STORED DATA

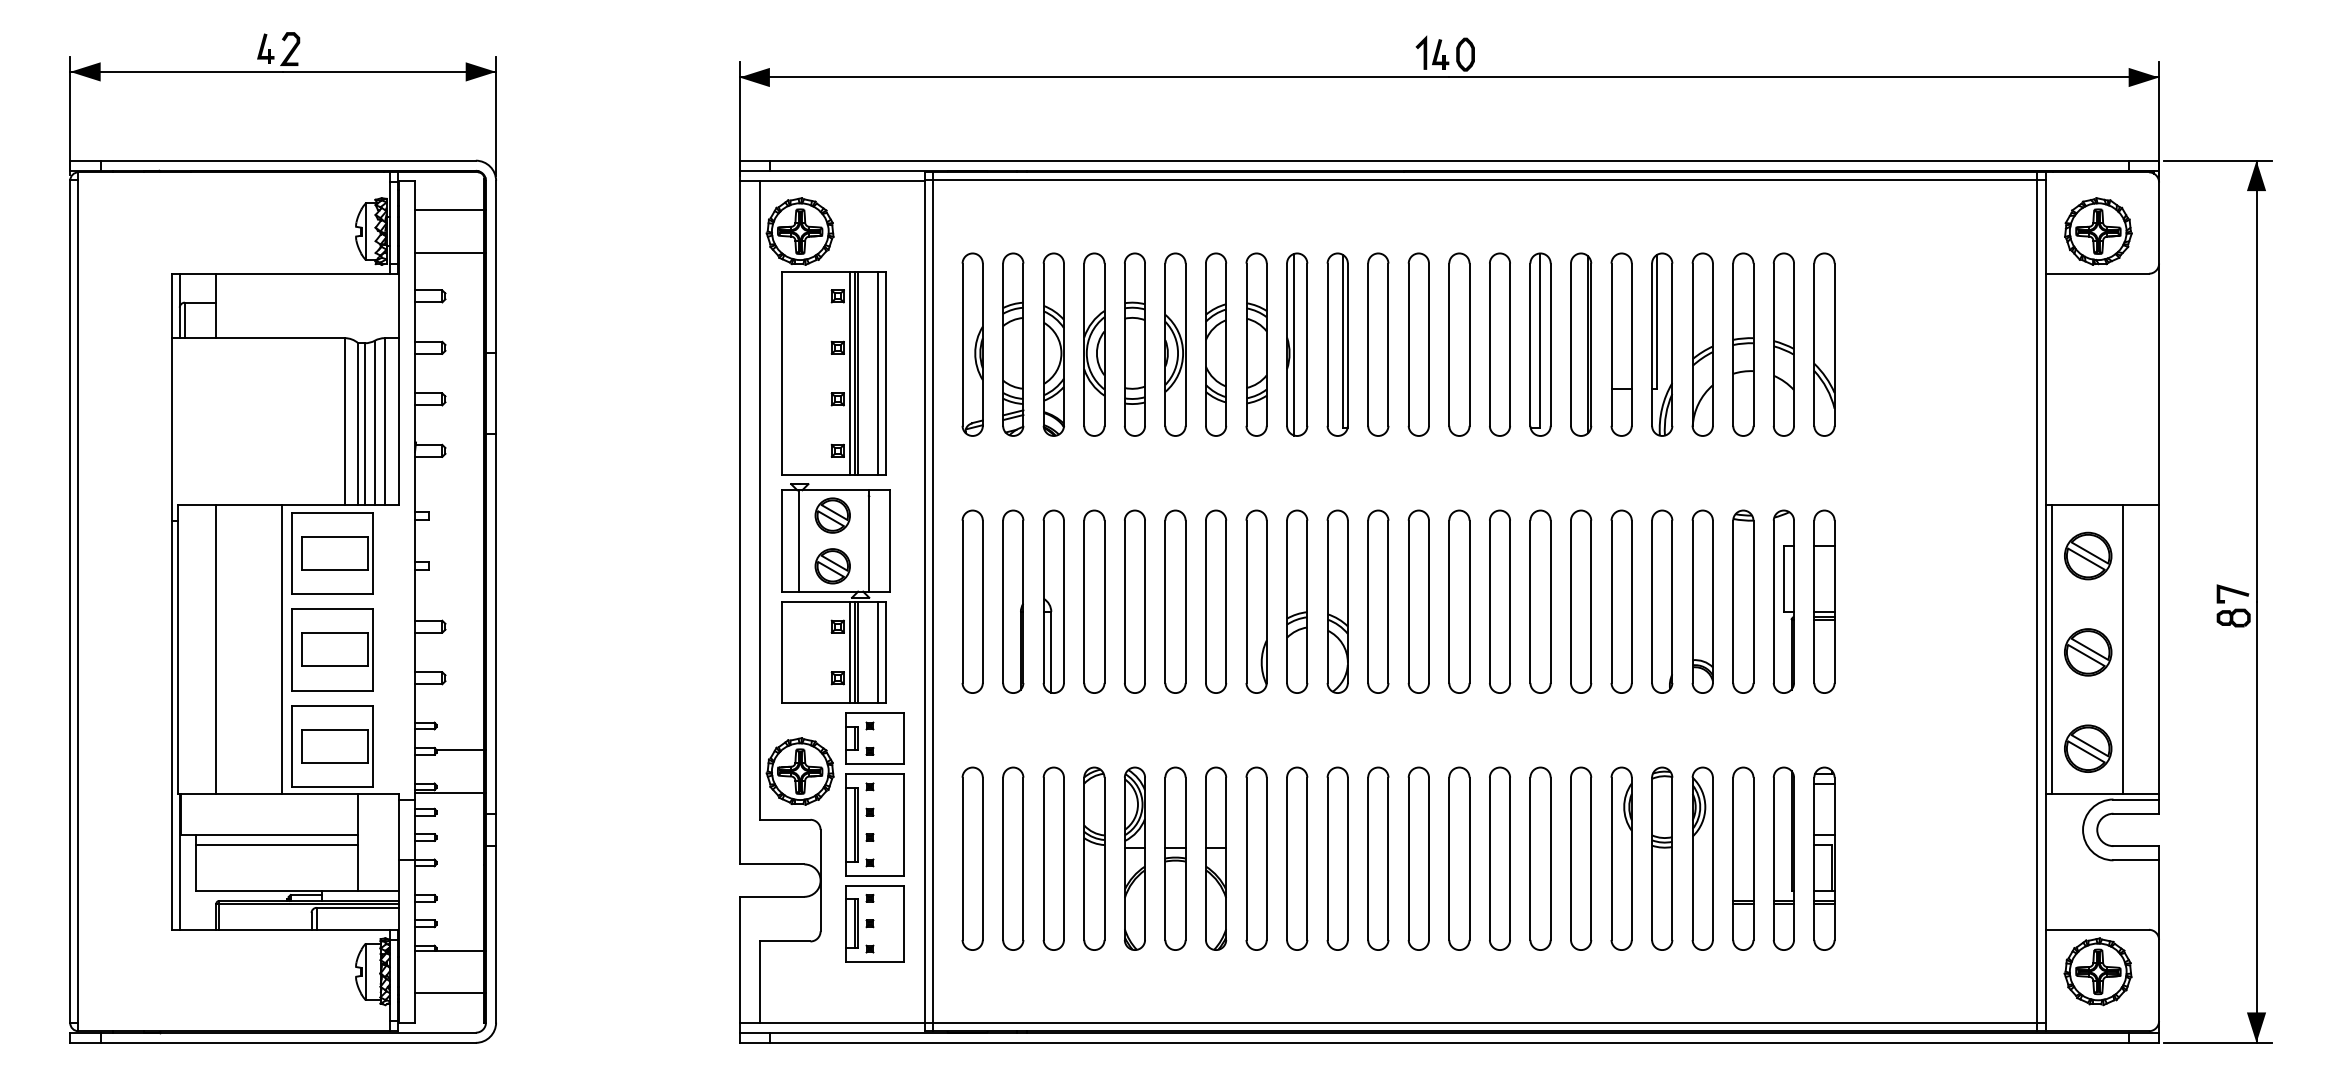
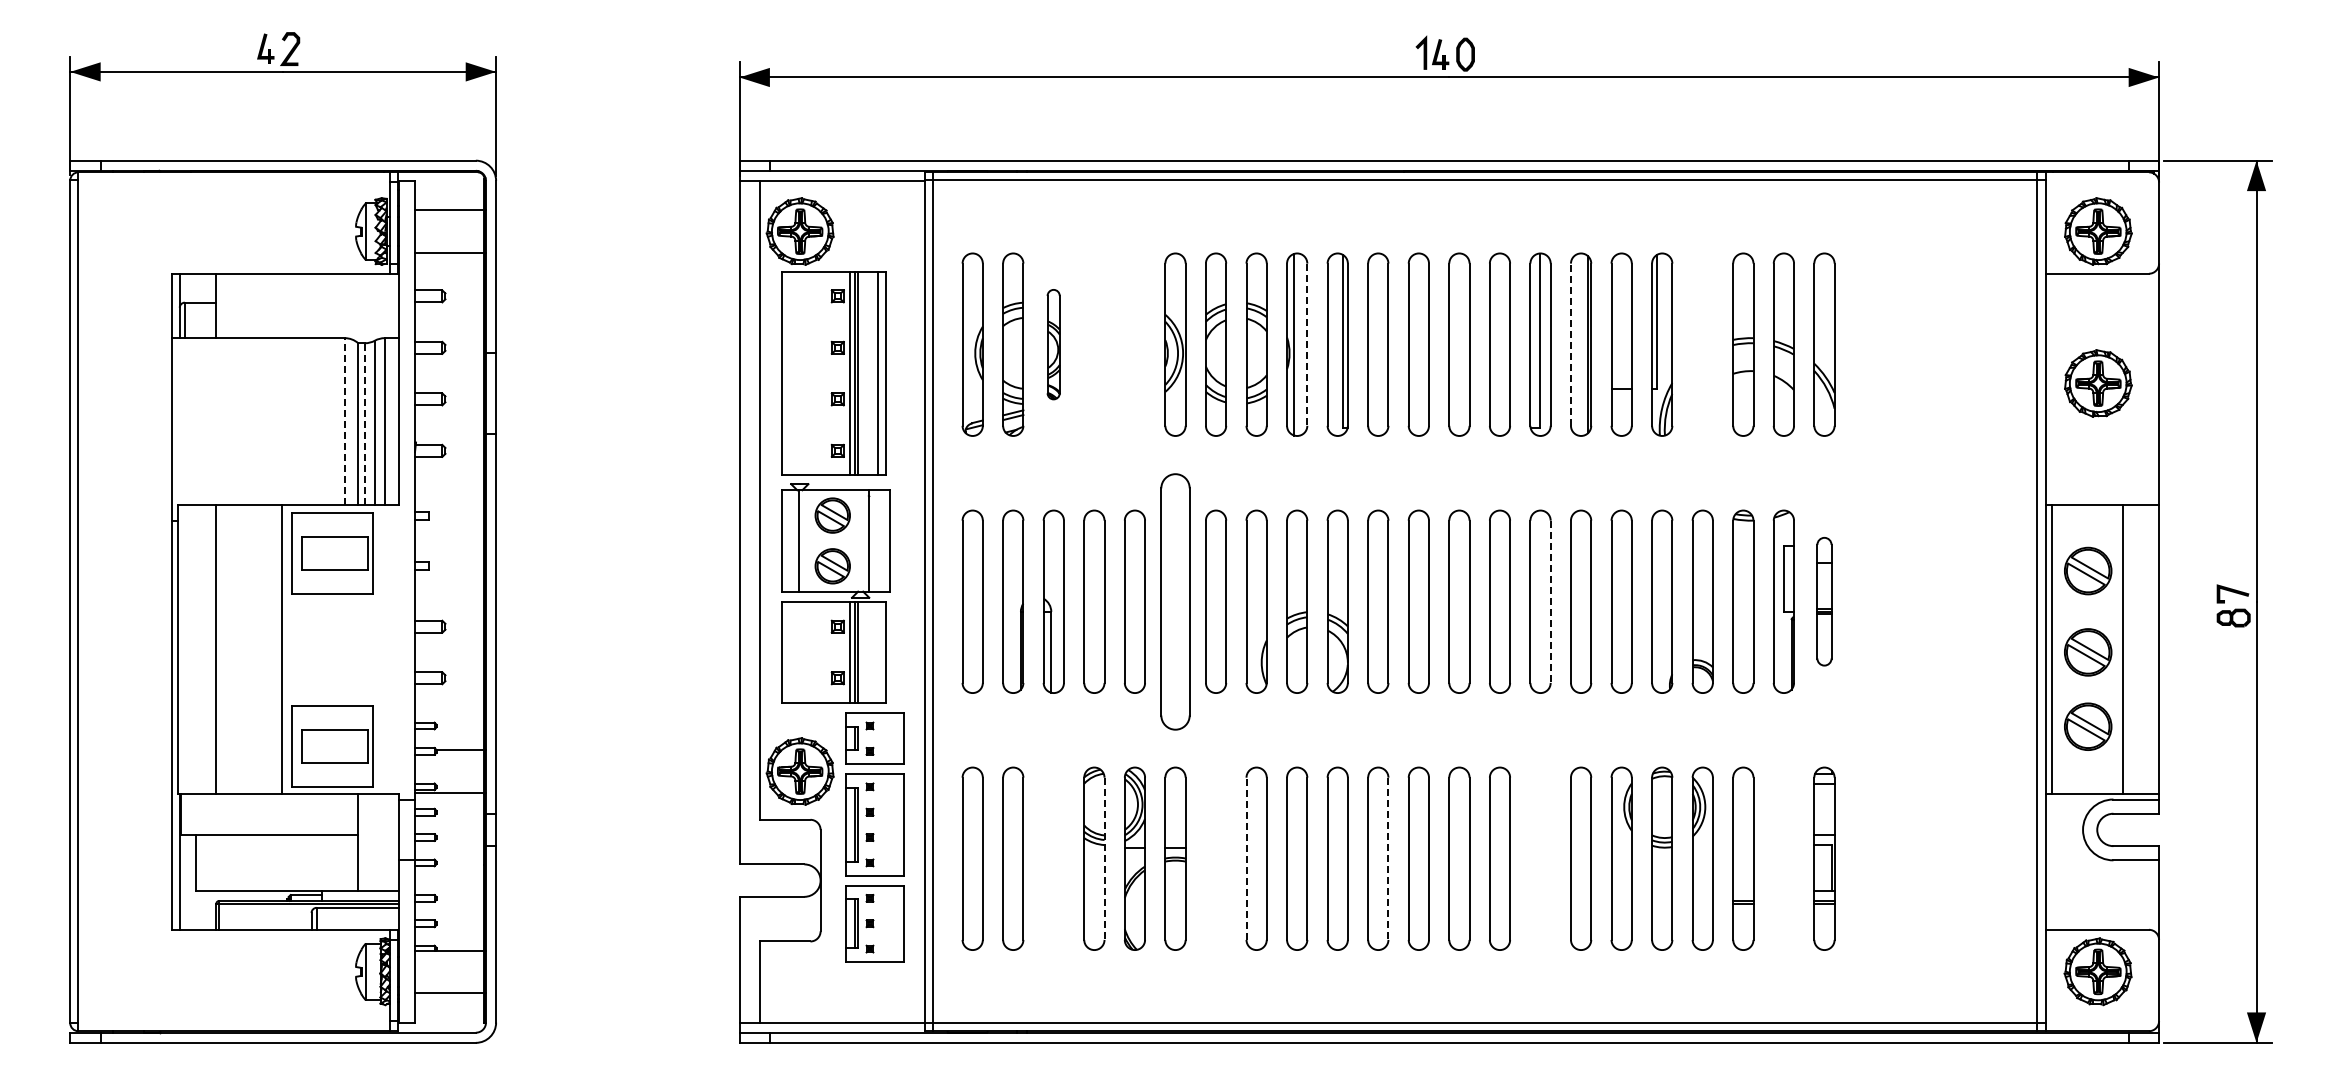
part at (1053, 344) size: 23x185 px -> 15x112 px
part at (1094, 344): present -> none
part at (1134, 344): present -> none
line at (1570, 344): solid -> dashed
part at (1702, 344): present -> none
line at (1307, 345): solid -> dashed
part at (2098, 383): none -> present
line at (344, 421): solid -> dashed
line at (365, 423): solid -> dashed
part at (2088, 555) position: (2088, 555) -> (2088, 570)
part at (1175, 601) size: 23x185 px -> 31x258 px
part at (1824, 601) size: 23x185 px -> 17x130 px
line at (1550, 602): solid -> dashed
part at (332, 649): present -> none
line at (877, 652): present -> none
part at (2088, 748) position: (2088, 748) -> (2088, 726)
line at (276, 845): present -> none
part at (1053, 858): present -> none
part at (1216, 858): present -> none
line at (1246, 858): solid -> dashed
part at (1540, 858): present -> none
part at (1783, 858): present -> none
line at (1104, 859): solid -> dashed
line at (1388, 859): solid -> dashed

GOAL
Pick out and copy each line of the items above that contains the string "none". Case matters.

FINAL ANSWER
part at (1094, 344): present -> none
part at (1134, 344): present -> none
part at (1702, 344): present -> none
part at (2098, 383): none -> present
part at (332, 649): present -> none
line at (877, 652): present -> none
line at (276, 845): present -> none
part at (1053, 858): present -> none
part at (1216, 858): present -> none
part at (1540, 858): present -> none
part at (1783, 858): present -> none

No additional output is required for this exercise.